使用Composer时,如何在另一个存储库中处理存储库?
I have a project and I use Git for doing version control in this project. Within this project I have to add a few libraries as dependencies (more specifically PHPUnit and Guzzle). The requirements say that these libraries have to live in a folder of my project and I have to use composer to install/update them.
So I did that and my directory structure looks something like this:
project
|----- .git
|----- libs
|---- guzzle
|---- .git
|---- phpunit
|---- .git
So the guzzle and phpunit folders both have a separate .git folder. This is because, as far as I can tell, composer makes a clone of the master branch from github in order to retrieve the source code of these libraries.
So I did a commit+push on a remote repository. However, when someone else pulls from that repository, the files contained in the libs/guzzle and libs/phunit folders do not appear in that person's working directory.
I'm thinking this is because of the 2 .git folders.
How can I fix this ? I tried searching the documentation of composer for a way to specify in composer.json to get ONLY the last snapshot so to speak. But I couldn't find anything.
I also thought about deleting the .git directories, but won't that break everything if I try to do a composer update in a few months ?
Did anyone have this sort of problem in the past ? How did you solve it ?
我有一个项目,我使用Git在这个项目中进行版本控制。 在这个项目中,我必须添加一些库作为依赖项(更具体地说是PHPUnit和Guzzle)。 要求说这些库必须存在于我项目的文件夹中,我必须使用composer来安装/更新它们。 p>
所以我这样做了,我的目录结构看起来像这样 : p>
project
| ----- .git
| ----- libs
| ---- guzzle
| ---- .git
| ---- phpunit
| ---- .git
code> pre>
所以 guzzle code>和 phpunit code>文件夹都有一个单独的 .git code>文件夹。 这是因为,据我所知,作曲家从github克隆了主分支,以便检索这些库的源代码。 p>
所以我做了一个提交+推送 在远程存储库上。 但是,当其他人从该存储库中提取时, libs / guzzle code>和 libs / phunit code>文件夹中包含的文件不会出现在该人员的工作目录中。 p>
我认为这是因为2 .git code>文件夹。 p>
我该如何解决这个问题? 我试着在composer文件中搜索一下在 composer.json code>中指定的方法来获取最后一个快照。 但我找不到任何东西。 p>
我还考虑过删除 .git code>目录,但是如果我尝试做一个作曲家更新 code>? p>
过去有没有人遇到过这类问题? 你是怎么解决的? p>
div>
I have some comments and explanations.
First, your usage of Composer created git clone artefacts. While this isn't completely bad, it should be avoided because cloning a repo of an active project usually is a lot more data than installing a released version.
Try to use --prefer-dist if you can. This will download ZIP files of the version, not clone from Github. Note that this option is the default for stable versions, which brings me to the next point...
Do use stable versions. Do not use dev-master versions if you can avoid it. You mentioned using PHPUnit and Guzzle. Both are released in stable versions that you can use. Do it. There is no benefit with these two libraries to use unstable development versions, unless you absolutely need a feature. The problem with using an unstable version might not be showing right away. But think about what would happen half a year from now. Somebody updates your dependencies pointing to dev-master, which now points to whatever happened since then.
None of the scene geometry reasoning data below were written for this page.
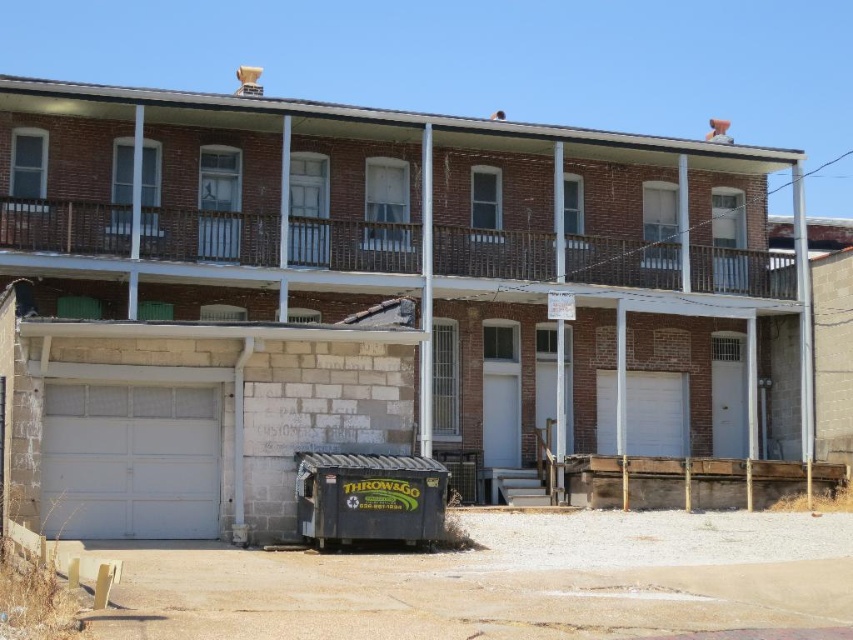
Question: Is white smooth garage door at lower left bigger than white matte garage door at center?

Choices:
 (A) yes
 (B) no

Answer: (B)

Question: Is white matte garage door at lower left to the right of white matte garage door at center from the viewer's perspective?

Choices:
 (A) no
 (B) yes

Answer: (A)

Question: Considering the real-world distances, which object is farthest from the white matte garage door at lower left?

Choices:
 (A) white smooth garage door at lower left
 (B) white matte garage door at center

Answer: (A)

Question: Does white matte garage door at lower left have a larger size compared to white smooth garage door at lower left?

Choices:
 (A) yes
 (B) no

Answer: (A)

Question: Which object is the farthest from the white matte garage door at lower left?

Choices:
 (A) white matte garage door at center
 (B) white smooth garage door at lower left

Answer: (B)

Question: Which point is closer to the camera?

Choices:
 (A) (676, 426)
 (B) (149, 448)
 (C) (192, 484)

Answer: (B)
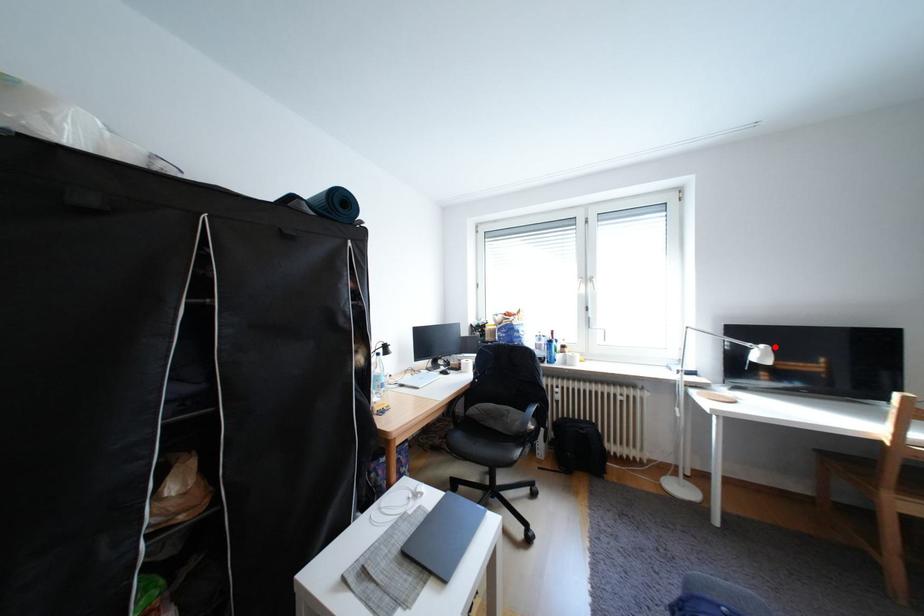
PHPUnit or Guzzle might have had a new major release with incompatible changes. And now your project breaks unnecessarily.
Another thing is the requirement to put external libraries in defined folders. It is doable, but it shouldn't really be done. Composer does work with any folder, but my usual reaction to seeing a composer.json in the top level directory is to expect getting a vendor folder containing the autoload.php. Changing this needs a little bit more of explanation to a new developer who might also expect Composer to work as default as possible. Because there is no reason to put Composer-managed dependencies anywhere, they are best put where everyone would expect them. Don't change the vendor folder if you don't have to.
And the last point is: Do commit your composer.lock, but don't commit the vendor folder. This is because the vendor folder might contain traces of the source control systems used by the external libraries, and these might confuse your projects source control. The correct workflow is to commit the composer.lock, and everybody checking out your project has to run composer install to grab these dependencies from the internet. This also applies to deployment scripts that do the checkout.
Apparently what I'm trying to do is a bad idea, as mentioned here. I will have to find another way of installing / using these libraries.